The result has been the fetish with balanced budgets.

And constraining expenditure.

Plus an aversion to borrowing.

Whilst always seeking to appease City interests.

But the fight that Cummings won with Javid changes all that. Whatever the reason Javid walked (and I strongly suspect that he could neither stomach Cumming's views on policy or face the cliff edge he knows is coming) the superficial reason of his refusal to work under Downing Street control without advisers of his own is important. He held out for the independence of the Treasury and lost. As a result the whole architecture of power in Whitehall has changed. The traditional twin bastions of power in No 10 and No 11 are no longer divided: there is only No 10.

That means that the fights that have for so long characterised, and constrained, governments will not take place.
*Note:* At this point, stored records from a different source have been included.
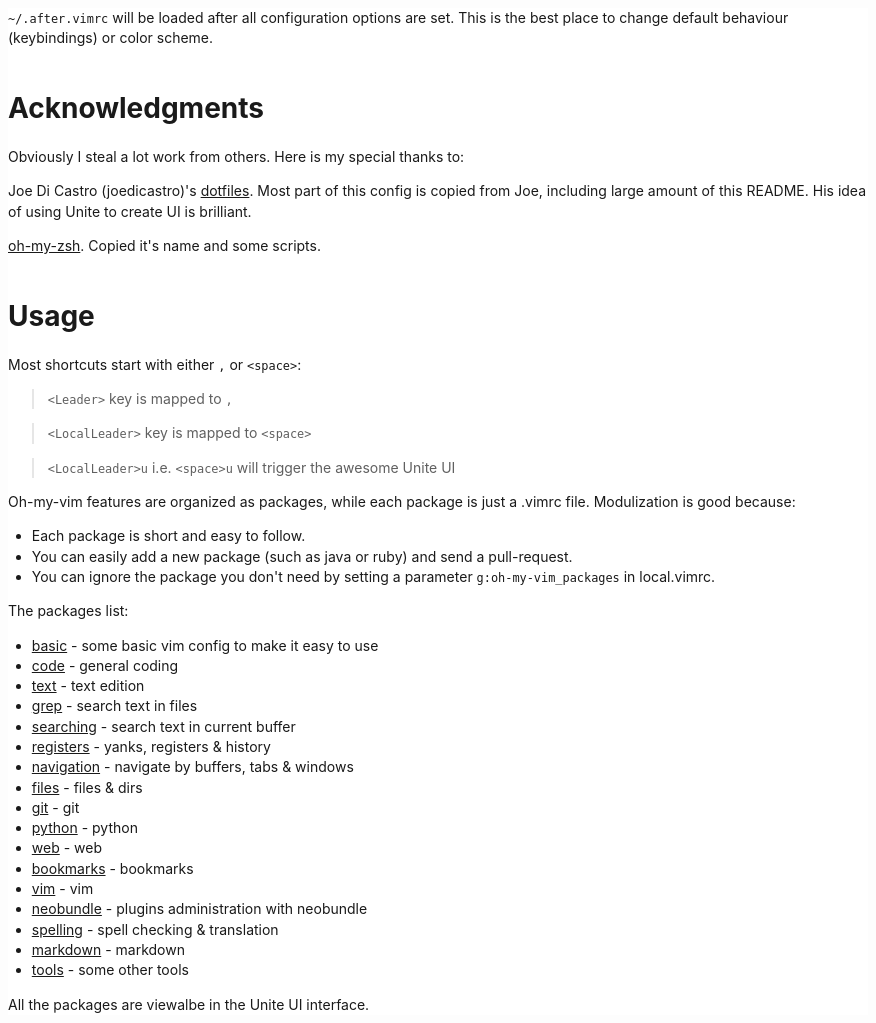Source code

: `~/.after.vimrc` will be loaded after all configuration options are set. 
This is the best place to change default behaviour (keybindings) or
color scheme.

# Acknowledgments 

Obviously I steal a lot work from others. Here is my special thanks to:

Joe Di Castro (joedicastro)'s 
[dotfiles](https://github.com/joedicastro/dotfiles/tree/master/vim). Most part 
of this config is copied from Joe, including large amount of this README.  His 
idea of using Unite to create UI is brilliant.

[oh-my-zsh](https://github.com/robbyrussell/oh-my-zsh). Copied it's name and 
some scripts.

# Usage

Most shortcuts start with either `,` or `<space>`:
> `<Leader>` key is mapped to `,` 

> `<LocalLeader>` key is mapped to `<space>`

> `<LocalLeader>u` i.e. `<space>u` will trigger the awesome Unite UI 

Oh-my-vim features are organized as packages, while each package is just a
.vimrc file. Modulization is good because:

- Each package is short and easy to follow.
- You can easily add a new package (such as java or ruby) and send a pull-request. 
- You can ignore the package you don't need by setting a parameter 
`g:oh-my-vim_packages` in local.vimrc.

The packages list:

- [basic](#basic) - some basic vim config to make it easy to use
- [code](#code) - general coding 
- [text](#text) - text edition
- [grep](#grep) - search text in files
- [searching](#searching) - search text in current buffer
- [registers](#registers) - yanks, registers & history
- [navigation](#navigation) - navigate by buffers, tabs & windows
- [files](#files) - files & dirs
- [git](#git) - git
- [python](#python) - python
- [web](#web) - web
- [bookmarks](#bookmarks) - bookmarks
- [vim](#vim) - vim 
- [neobundle](#neobundle) - plugins administration with neobundle
- [spelling](#spelling) - spell checking & translation
- [markdown](#markdown) - markdown
- [tools](#tools) - some other tools

All the packages are viewalbe in the Unite UI interface.
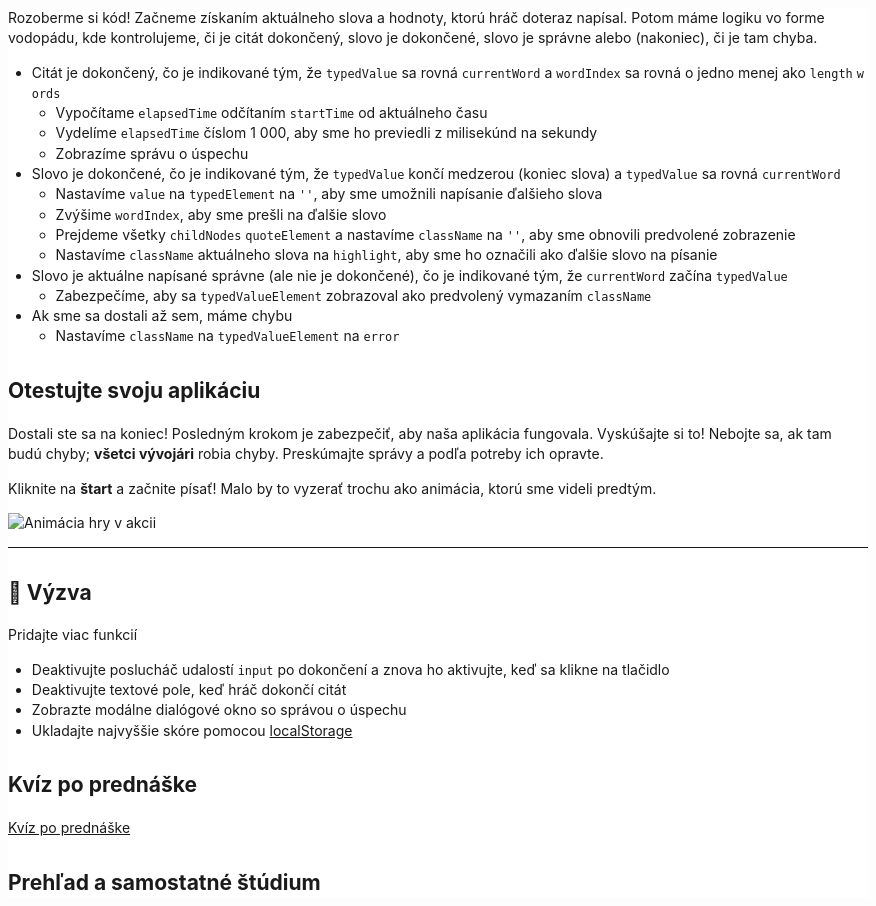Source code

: Rozoberme si kód! Začneme získaním aktuálneho slova a hodnoty, ktorú hráč doteraz napísal. Potom máme logiku vo forme vodopádu, kde kontrolujeme, či je citát dokončený, slovo je dokončené, slovo je správne alebo (nakoniec), či je tam chyba.

- Citát je dokončený, čo je indikované tým, že `typedValue` sa rovná `currentWord` a `wordIndex` sa rovná o jedno menej ako `length` `words`
  - Vypočítame `elapsedTime` odčítaním `startTime` od aktuálneho času
  - Vydelíme `elapsedTime` číslom 1 000, aby sme ho previedli z milisekúnd na sekundy
  - Zobrazíme správu o úspechu
- Slovo je dokončené, čo je indikované tým, že `typedValue` končí medzerou (koniec slova) a `typedValue` sa rovná `currentWord`
  - Nastavíme `value` na `typedElement` na `''`, aby sme umožnili napísanie ďalšieho slova
  - Zvýšime `wordIndex`, aby sme prešli na ďalšie slovo
  - Prejdeme všetky `childNodes` `quoteElement` a nastavíme `className` na `''`, aby sme obnovili predvolené zobrazenie
  - Nastavíme `className` aktuálneho slova na `highlight`, aby sme ho označili ako ďalšie slovo na písanie
- Slovo je aktuálne napísané správne (ale nie je dokončené), čo je indikované tým, že `currentWord` začína `typedValue`
  - Zabezpečíme, aby sa `typedValueElement` zobrazoval ako predvolený vymazaním `className`
- Ak sme sa dostali až sem, máme chybu
  - Nastavíme `className` na `typedValueElement` na `error`

## Otestujte svoju aplikáciu

Dostali ste sa na koniec! Posledným krokom je zabezpečiť, aby naša aplikácia fungovala. Vyskúšajte si to! Nebojte sa, ak tam budú chyby; **všetci vývojári** robia chyby. Preskúmajte správy a podľa potreby ich opravte.

Kliknite na **štart** a začnite písať! Malo by to vyzerať trochu ako animácia, ktorú sme videli predtým.

![Animácia hry v akcii](../../../../4-typing-game/images/demo.gif)

---

## 🚀 Výzva

Pridajte viac funkcií

- Deaktivujte poslucháč udalostí `input` po dokončení a znova ho aktivujte, keď sa klikne na tlačidlo
- Deaktivujte textové pole, keď hráč dokončí citát
- Zobrazte modálne dialógové okno so správou o úspechu
- Ukladajte najvyššie skóre pomocou [localStorage](https://developer.mozilla.org/docs/Web/API/Window/localStorage)

## Kvíz po prednáške

[Kvíz po prednáške](https://ashy-river-0debb7803.1.azurestaticapps.net/quiz/22)

## Prehľad a samostatné štúdium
Equally, the voice of constraint that Brown, for example, used to stop Blair taking us into the euro (which I have no doubt he would have done) no longer exists.

What is the consequence? I genuinely do not know. It is possible that nothing will change. But such fights do not happen with that outcome. So it seems extremely unlikely that this will be the case.

Instead we face a whole new politics. I have seen someone call it National Conservatism. I think that choice was deliberate. This is about using the power of the state, without limit, to suit the audience for the new populism.

Many aspects of this, from increased taxes, to substantial new borrowing, to significant spending on infrastructure, will look very like policies Labour might have pursued. Economics policy will appear to be liberal.

But that will be done to secure support for the most regressive and even oppressive of social policy agendas. This will be very far from the policy agenda of Labour.

The Treasury view would object to this use of its powers.

But the Treasury view is no more.

National Conservatism is in power.

And whilst I had no love for the Treasury view, because it was profoundly misplaced on a great many issues, this alternative is very much worse.

Today is a dark day for UK politics, I suggest.